Todo o júbilo desmedido repousa sempre na ilusão de ter encontrado na vida algo que não se pode encontrar realmente, isto é, uma satisfação durável dos desejos ou preocupações tormentosos e sempre renascentes. Mais tarde, é inevitável que nos separemos de cada ilusão dessa espécie, pagando-a então, quando desaparece, com igual dor amarga, independentemente da alegria que o seu surgimento nos tenha proporcionado.
Nesse sentido, ela assemelha-se por completo a uma altura da qual o único momento de descer novamente é a queda, de maneira que deveria ser evitada: e toda a dor repentina ou excessiva é justamente apenas a queda de tal altura,
A Consciência
A consciência é a última fase da evolução do sistema orgânico, por consequência também aquilo que há de menos acabado e de menos forte neste sistema. É do consciente que provém uma multidão de enganos que fazem com que um animal, um homem, pereçam mais cedo do que seria necessário, «a despeito do destino», como dizia Homero.

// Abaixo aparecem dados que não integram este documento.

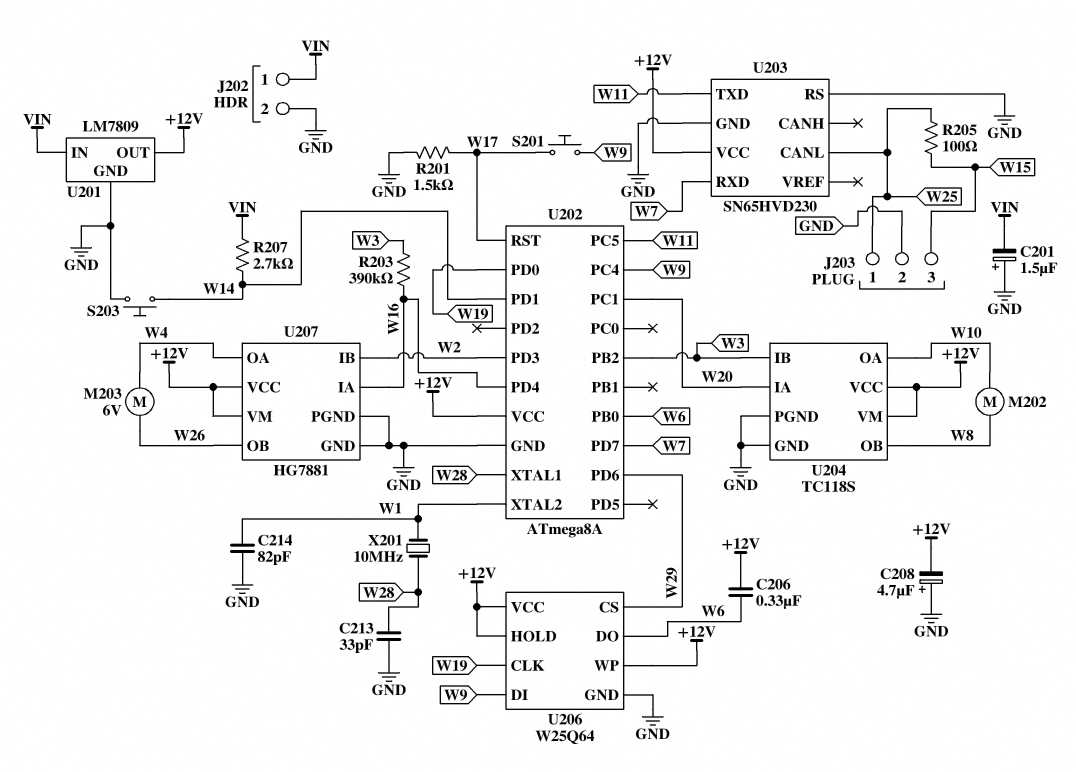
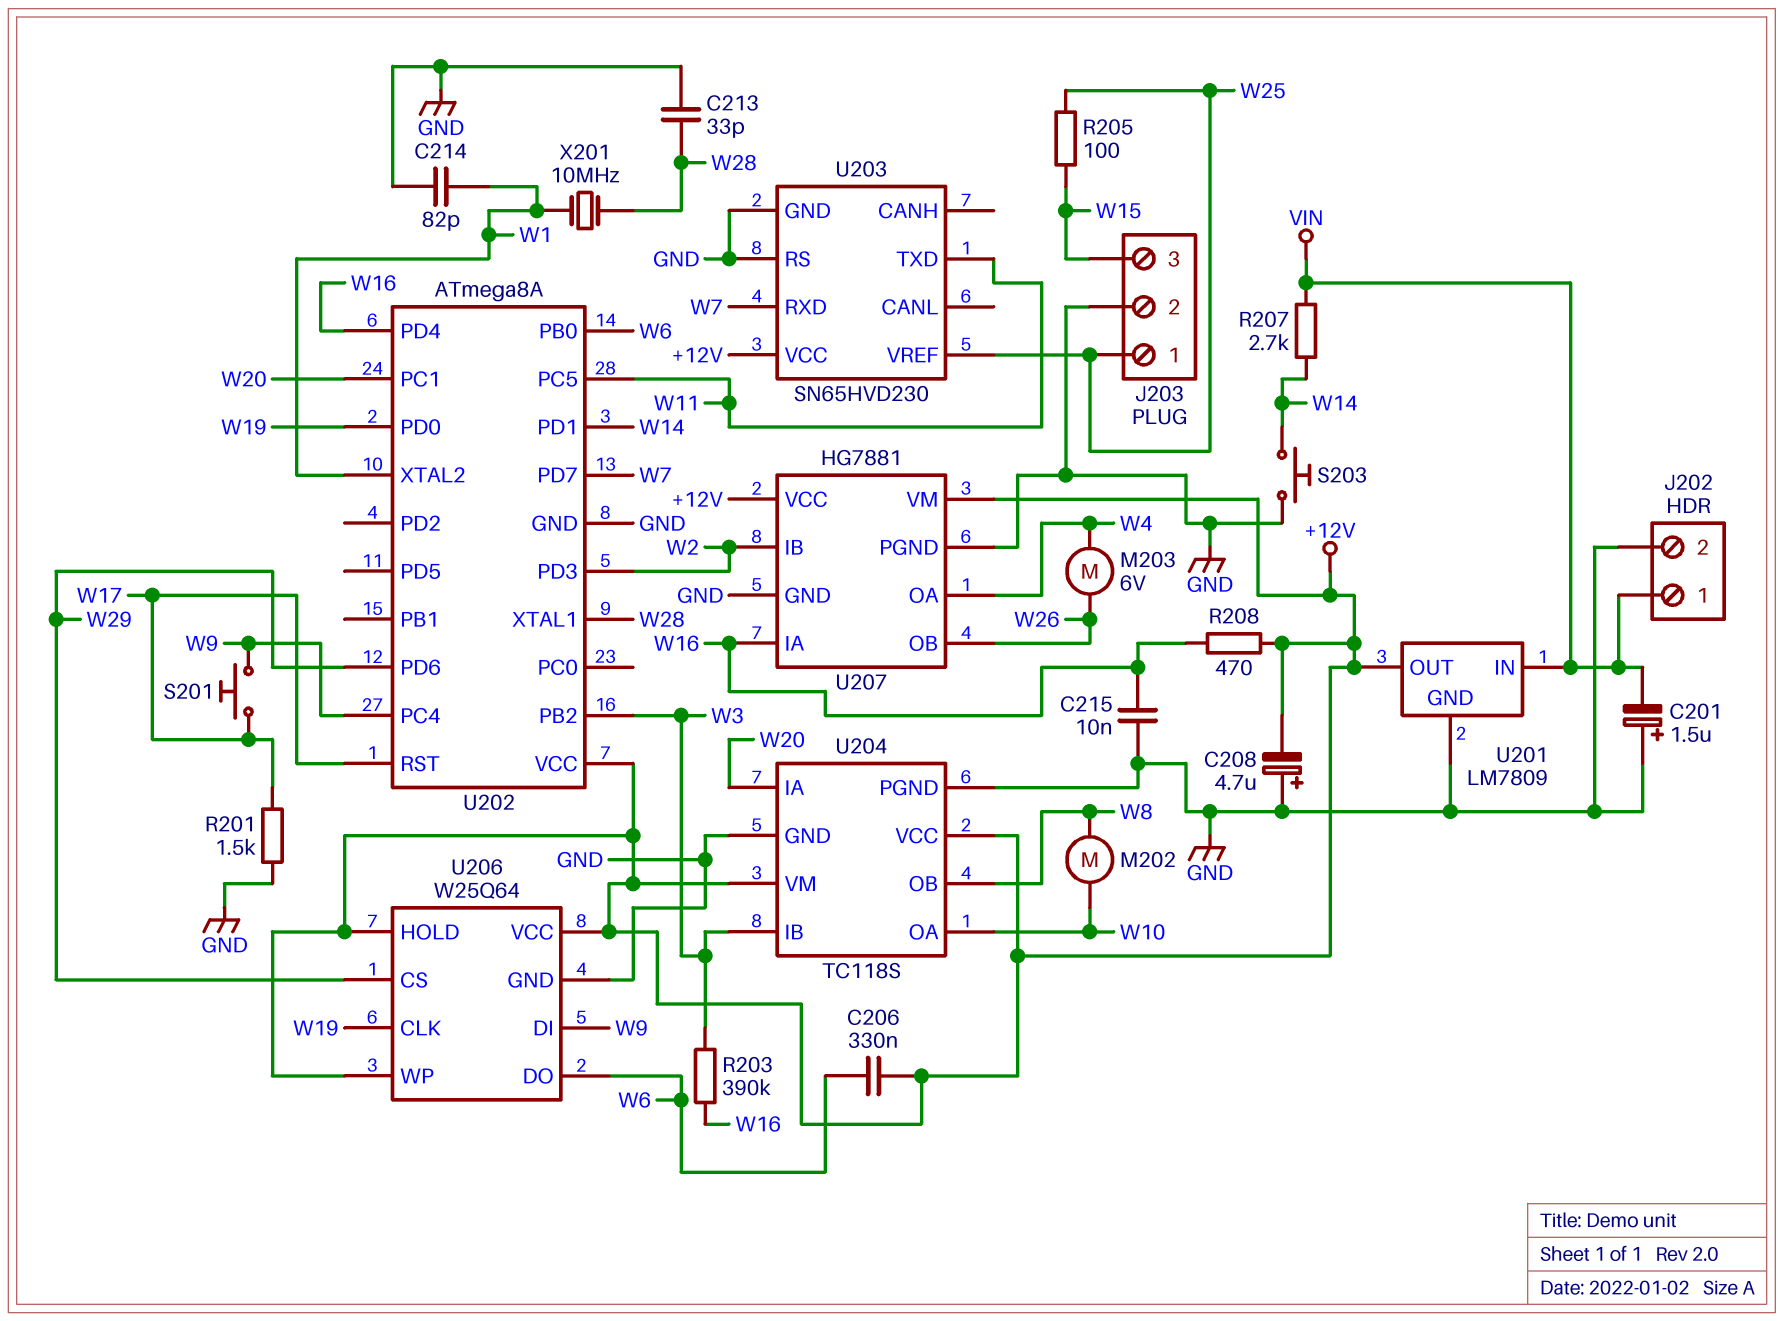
C215: none -> 10nF (GND, W16)
R208: none -> 470 (+12V, W16)
U203 pin CANL: W25 -> none
U203 pin VREF: none -> W25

Se o laço dos instintos, este laço conservador, não fosse de tal modo mais poderoso do que a consciência, se não desempenhasse, no conjunto, um papel de regulador, a humanidade sucumbiria fatalmente sob o peso dos seus juízos absurdos, das suas divagações, da sua frivolidade, da sua credulidade, numa palavra do seu consciente: ou antes, há muito tempo que teria deixado de existir sem ele!
Enquanto uma função não está madura enquanto não atingiu o seu desenvolvimento perfeito, é perigosa para o organismo: é uma grande sorte que ela seja bem tiranizada! A consciência é-o severamente, e não é ao orgulho que o deve menos. Pensa-se que este orgulho forma o núcleo do ser humano; que é o seu elemento duradoiro, eterno, supremo, primordial! Considera-se que o consciente é uma constante! Nega-se o seu crescimento, as suas intermitências! É considerado como «a unidade do organismo»!
O Ciclo da Vida
O homem domina a natureza e é por ela dominado. Só ele lhe resiste e ao mesmo tempo ultrapassa as suas leis, amplia o seu poderio graças à sua vontade e actividade. Afirmar no entanto que o mundo foi criado para o homem é algo que está longe de ser evidente. Tudo o que o homem constrói é, como ele, efémero: o tempo derruba os edifícios, atulha os canais, apaga o saber – e até o nome das nações. (…) Dir-me-ão que as novas gerações recebem a herança das gerações que as precederam e que, por consequência, a perfeição ou o aperfeiçoamento não têm limites. Mas o homem está longe de receber intacta a súmula dos conhecimentos acumulados pelos séculos que o precederam e se aperfeiçoa algumas dessas invenções no que diz respeito a outras fica bastante atrás dos seus próprios inventores; um grande número dessas invenções chega mesmo a perder-se.
Não preciso sequer de sublinhar como certos pretensos melhoramentos foram nocivos à moral e ao bem-estar. Determinada invenção, suprimindo ou diminuindo o trabalho e o esforço, enfraqueceu a dose de paciência necessária para suportar as contrariedades – ou a energia que temos de dar provas para as vencer.